Critiquing Online Learning, Part Two

As I mentioned in the first part of my online-education critique, we must be frank about who takes online courses.

The media want you to think that motivated and busy adults who cannot get to campus constitute the majority of enrolled students. That may be true if you are a Phoenix, but not if you are teaching at State U. I’ve taught online at both medium and large public universities, and in both cases, the non-traditional students were 25 percent of the class or less. 

There is a large body of well-intentioned, traditional students who see online courses as a way to squeeze another class into a packed semester schedule. “Squeeze” is student code for “get three more credits with less work.” Busy? Check. Motivated? Not so much.

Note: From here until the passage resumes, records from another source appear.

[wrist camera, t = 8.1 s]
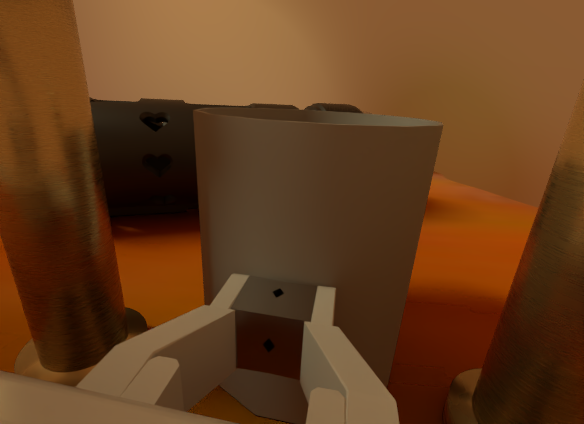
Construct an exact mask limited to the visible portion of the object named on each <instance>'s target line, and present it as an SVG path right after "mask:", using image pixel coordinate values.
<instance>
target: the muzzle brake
mask: <svg viewBox="0 0 584 424" xmlns="http://www.w3.org/2000/svg"><path fill="white" fill-rule="evenodd" d="M89 99H90V105H91V111H92V117H93V123H94V129H95V135H96V141H97V146H98V152H99V158H100V164H101V170H102V176H103V182H104V188H105V193H106V199H107V205H108V211H109V216H123V215H140V214H157V213H173V212H186V211H187V209H197V208H199V201H198V185H197V168H196V152H195V135H194V119H193V110H196V109H203V108H271V109H295V110H299V109H298V108H296V107H295V106H293V105H277V104H250V105H249V106H225V105H201V104H187V103H185V102H184V101H183V100H164V99H163V100H162V99H142V98H141V99H140V101H138V102H129V101H103V100H96V99H92V98H90V97H89ZM304 110H316V111H333V112H349V113H362V114H371V113H368V112H362V111H360V110H359V109H358V108H356V107H355V106H352V105H347V104H326V103H317V104H313V105H311V106H308V107H307V108H305V109H304ZM162 122H163V123H162Z"/></svg>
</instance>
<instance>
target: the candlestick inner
mask: <svg viewBox="0 0 584 424" xmlns="http://www.w3.org/2000/svg"><path fill="white" fill-rule="evenodd" d="M73 6H74V5H73V0H0V236H1V239H2V242H3V245H4V248H5V252H6V255H7V258H8V261H9V265H10V268H11V271H12V274H13V277H14V281H15V284H16V287H17V290H18V294H19V297H20V300H21V303H22V306H23V310H24V313H25V316H26V319H27V323H28V326H29V329H30V332H31V335H32V339H31V340H30V341H29V342H28V343H27V344H26V345H25V346H24V347H23V348H22V350H21V351H20V353H19V355H18V357H17V359H16V361H15V365H14V372H15V374H18V375H23V376H27V377H32V378H36V379H41V380H45V381H50V382H54V383H59V384H63V385H68V386H72V387H76V386H77V385H78V384H79V383H80V382H81V381H82V380H83V379H84V378H85V377H86V375H87V374H88V373H89V372H90V371H91V370H92V369H93V368H94V367H95V366H96V365H97V364H98V363H99V362H100V361H101V360H102V359H103V358H104V357H105V356H106V355H107V354H108V353H109V352H110V351H111V350H112V349H113V348H114V347H115V346H116V345H118V344H120V343H122V342H124V341H127V340H129V339H131V338H133V337H135V336H138V335H140V334H142V333H144V332H146V331H148V330H147V324H146V321H145V319H144V317H143V316H142V315H141V314H140V313H139V312H137V311H135V310H133V309H130V308H126V307H125V305H124V299H123V293H122V287H121V282H120V276H119V270H118V264H117V258H116V252H115V246H114V240H113V235H112V229H111V223H110V217H109V211H108V205H107V199H106V193H105V188H104V182H103V176H102V170H101V164H100V158H99V152H98V146H97V141H96V135H95V129H94V123H93V117H92V111H91V105H90V99H89V94H88V88H87V82H86V76H85V70H84V64H83V59H82V53H81V47H80V41H79V35H78V29H77V23H76V17H75V11H74V7H73Z"/></svg>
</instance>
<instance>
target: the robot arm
mask: <svg viewBox="0 0 584 424" xmlns="http://www.w3.org/2000/svg"><path fill="white" fill-rule="evenodd" d="M335 299H336V288H334V287H325V286H315V285H307V284H298V283H290V282H284V281H280V280H274V279H268V278H262V277H256V276H250V275H244V274H236V273H234V274H232V275H231V276H230V277H229V279H228V280H227V282H226V283H225V284H224V286H223V287H222V289H221V290H220V292H219V293H218V294H217V296H216V297H215V299H214V300H213V302H212V303H211V304H210V306H208V305H203V306H201V307H199V308H197V309H195V310H192V311H190V312H188V313H186V314H184V315H181V316H179V317H177V318H175V319H173V320H170V321H168V322H166V323H164V324H162V325H159V326H157V327H155V328H153V329H151V330H149V331H146V332H144V333H142V334H140V335H138V336H135V337H133V338H131V339H129V340H127V341H124V342H122V343H120V344H118V345H116V346H115V347H114V348H113V349H112V350H111V351H110V352H109V353H108V354H107V355H106V356H105V357H104V358H103V359H102V360H101V361H100V362H99V363H98V364H97V365H96V366H95V367H94V368H93V369H92V370H91V371H90V372H89V373H88V374H87V375H86V377H85V378H84V379H83V380H82V381H81V382H80V383H79V384H78V385H77V386H76V387H72V386H68V385H63V384H59V383H54V382H50V381H45V380H41V379H36V378H32V377H27V376H23V375H18V374H14V373H9V372H5V371H0V424H239V423H234V422H230V421H225V420H221V419H216V418H212V417H207V416H203V415H198V414H194V413H189V412H187V411H188V410H189V409H191V408H192V407H193V406H194V405H195V404H196V403H198V402H199V401H200V400H201V399H202V398H204V397H205V396H206V395H207V394H208V393H209V392H211V391H212V390H213V389H214V388H215V387H216V386H218V385H219V384H220V383H221V382H222V381H224V380H225V379H226V378H227V377H228V376H229V375H231V374H232V373H233V372H234V371H235V370H236V368H240V369H246V370H252V371H258V372H264V373H269V374H274V375H278V376H283V377H287V378H292V379H296V380H300V384H301V387H302V389H303V392H304V394H305V397H306V399H307V402H308V404H309V407H308V413H307V419H306V424H399V417H398V411H397V404H396V400H395V399H394V398H393V396H392V395H391V394H390V392H389V391H388V390H387V389H386V387H385V386H384V385H383V383H382V382H381V381H380V380H379V378H378V377H377V376H376V374H375V373H374V372H373V371H372V369H371V368H370V367H369V365H368V364H367V363H366V362H365V360H364V359H363V358H362V356H361V355H360V354H359V352H358V351H357V350H356V349H355V347H354V346H353V345H352V343H351V342H350V341H349V340H348V338H347V337H346V336H345V334H344V333H343V332H342V331H341V329H340V328H339V327H336V326H333V323H334V311H335Z"/></svg>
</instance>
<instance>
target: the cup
mask: <svg viewBox="0 0 584 424" xmlns="http://www.w3.org/2000/svg"><path fill="white" fill-rule="evenodd" d="M193 119H194V135H195V152H196V168H197V185H198V201H199V218H200V234H201V251H202V267H203V284H204V300H205V305H208V306H210V304H211V303H212V302H213V300H214V299H215V297H216V296H217V294H218V293H219V292H220V290H221V289H222V287H223V286H224V284H225V283H226V282H227V280H228V279H229V277H230V276H231V275H232V274H234V273H236V274H244V275H250V276H256V277H262V278H268V279H274V280H280V281H284V282H290V283H298V284H307V285H315V286H325V287H334V288H336V299H335V311H334V323H333V326H336V327H339V328H340V329H341V331H342V332H343V333H344V334H345V336H346V337H347V338H348V340H349V341H350V342H351V343H352V345H353V346H354V347H355V349H356V350H357V351H358V352H359V354H360V355H361V356H362V358H363V359H364V360H365V362H366V363H367V364H368V365H369V367H370V368H371V369H372V371H373V372H374V373H375V374H376V376H377V377H378V378H379V380H380V381H381V382H382V383H383V385H384V386H385V387H387V386H388V381H389V377H390V372H391V367H392V363H393V358H394V353H395V349H396V344H397V339H398V335H399V330H400V325H401V321H402V316H403V311H404V307H405V302H406V297H407V293H408V288H409V283H410V279H411V274H412V269H413V264H414V260H415V255H416V250H417V246H418V241H419V236H420V232H421V227H422V222H423V218H424V213H425V208H426V204H427V199H428V194H429V190H430V185H431V180H432V176H433V171H434V166H435V162H436V157H437V152H438V147H439V142H440V138H441V133H442V129H443V124H442V122H437V121H430V120H424V119H417V118H407V117H397V116H386V115H375V114H362V113H349V112H333V111H316V110H295V109H271V108H203V109H196V110H193ZM219 386H220V387H222V388H223V389H224V390H225V391H227V392H228V393H229V394H230V395H231V396H233V397H234V398H235V399H236V400H238V401H239V402H240V403H241V404H243V405H244V406H245V407H246V408H247V409H249V410H250V411H251V412H252V413H254V414H255V415H257V416H262V417H267V418H271V419H276V420H280V421H285V422H289V423H294V424H306V419H307V413H308V407H309V404H308V402H307V399H306V397H305V394H304V392H303V389H302V387H301V384H300V380H296V379H292V378H287V377H283V376H278V375H274V374H269V373H264V372H258V371H252V370H246V369H240V368H236V370H235V371H234V372H233V373H232V374H231V375H229V376H228V377H227V378H226V379H225V380H224V381H222V382H221V383H220V384H219Z"/></svg>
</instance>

Some students can learn whatever is taught while underwater and blindfolded — just like a motivated exerciser can get a rigorous workout while stuck in a freight elevator. But schools don’t pre-screen online courses for the students who have best chance of succeeding.

Students with a GPA below 2.5 fail my online courses at a 40 percent clip, and I’m not one of the “harder professors.” The real-time classroom holds such students accountable in ways that online courses cannot. Sure, learning management systems such as Blackboard and Moodle allow for real-time online classes, but the popular push is for asynchronous and independent courses so that more people can quickly get work-force-readiness credentials for social mobility.

Yes, distance education can do some neat things; I’m still working on ways to make it more effective. But, any honest talk about the future of such classes must readily acknowledge the limitations.